Copy everything from the beginning of the data down to the line that contains "Your answer: 12.5 bar", keeping both ends and changing nothing.

● ● ● ●

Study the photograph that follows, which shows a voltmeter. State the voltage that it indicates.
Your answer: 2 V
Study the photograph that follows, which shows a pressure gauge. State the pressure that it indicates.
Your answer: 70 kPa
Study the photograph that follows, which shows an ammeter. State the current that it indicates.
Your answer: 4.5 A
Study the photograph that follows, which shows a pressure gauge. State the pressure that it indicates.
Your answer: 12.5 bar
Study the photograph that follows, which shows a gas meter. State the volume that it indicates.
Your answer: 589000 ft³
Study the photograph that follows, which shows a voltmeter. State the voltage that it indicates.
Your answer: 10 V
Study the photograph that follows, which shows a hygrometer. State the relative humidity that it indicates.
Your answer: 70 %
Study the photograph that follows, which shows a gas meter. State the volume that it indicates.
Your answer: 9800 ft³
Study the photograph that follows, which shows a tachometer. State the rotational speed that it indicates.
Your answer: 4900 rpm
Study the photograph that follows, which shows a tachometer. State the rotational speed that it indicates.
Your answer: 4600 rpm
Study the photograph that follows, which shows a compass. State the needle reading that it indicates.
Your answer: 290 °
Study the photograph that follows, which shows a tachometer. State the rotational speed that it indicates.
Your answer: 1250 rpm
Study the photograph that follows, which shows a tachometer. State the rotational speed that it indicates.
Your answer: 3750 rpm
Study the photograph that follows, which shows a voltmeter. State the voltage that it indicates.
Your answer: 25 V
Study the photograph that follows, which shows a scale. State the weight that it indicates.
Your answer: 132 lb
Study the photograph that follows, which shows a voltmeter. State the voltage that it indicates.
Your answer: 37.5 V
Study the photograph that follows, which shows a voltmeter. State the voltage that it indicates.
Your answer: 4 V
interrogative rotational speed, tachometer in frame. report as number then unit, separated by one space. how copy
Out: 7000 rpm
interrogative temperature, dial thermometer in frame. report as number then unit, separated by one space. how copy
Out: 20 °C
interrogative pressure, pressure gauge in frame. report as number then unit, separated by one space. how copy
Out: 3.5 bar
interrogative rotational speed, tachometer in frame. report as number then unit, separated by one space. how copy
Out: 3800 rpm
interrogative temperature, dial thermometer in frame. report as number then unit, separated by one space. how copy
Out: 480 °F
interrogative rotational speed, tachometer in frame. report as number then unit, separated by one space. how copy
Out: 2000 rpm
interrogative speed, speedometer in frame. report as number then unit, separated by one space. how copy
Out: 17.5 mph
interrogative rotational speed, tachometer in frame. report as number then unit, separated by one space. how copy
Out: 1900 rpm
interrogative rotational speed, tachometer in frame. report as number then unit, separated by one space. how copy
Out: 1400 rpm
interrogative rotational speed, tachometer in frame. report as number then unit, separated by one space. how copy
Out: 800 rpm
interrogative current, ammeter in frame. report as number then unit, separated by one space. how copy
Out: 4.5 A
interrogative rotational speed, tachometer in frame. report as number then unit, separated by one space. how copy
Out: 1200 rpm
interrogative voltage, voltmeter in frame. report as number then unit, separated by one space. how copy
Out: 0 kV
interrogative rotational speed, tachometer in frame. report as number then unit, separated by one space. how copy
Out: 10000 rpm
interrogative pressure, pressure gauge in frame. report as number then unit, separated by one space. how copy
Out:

● ● ● ●

▶ **RESPONSE TO THE EXERCISE**
Study the photograph that follows, which shows a voltmeter. State the voltage that it indicates.
Your answer: 2 V
Study the photograph that follows, which shows a pressure gauge. State the pressure that it indicates.
Your answer: 70 kPa
Study the photograph that follows, which shows an ammeter. State the current that it indicates.
Your answer: 4.5 A
Study the photograph that follows, which shows a pressure gauge. State the pressure that it indicates.
Your answer: 12.5 bar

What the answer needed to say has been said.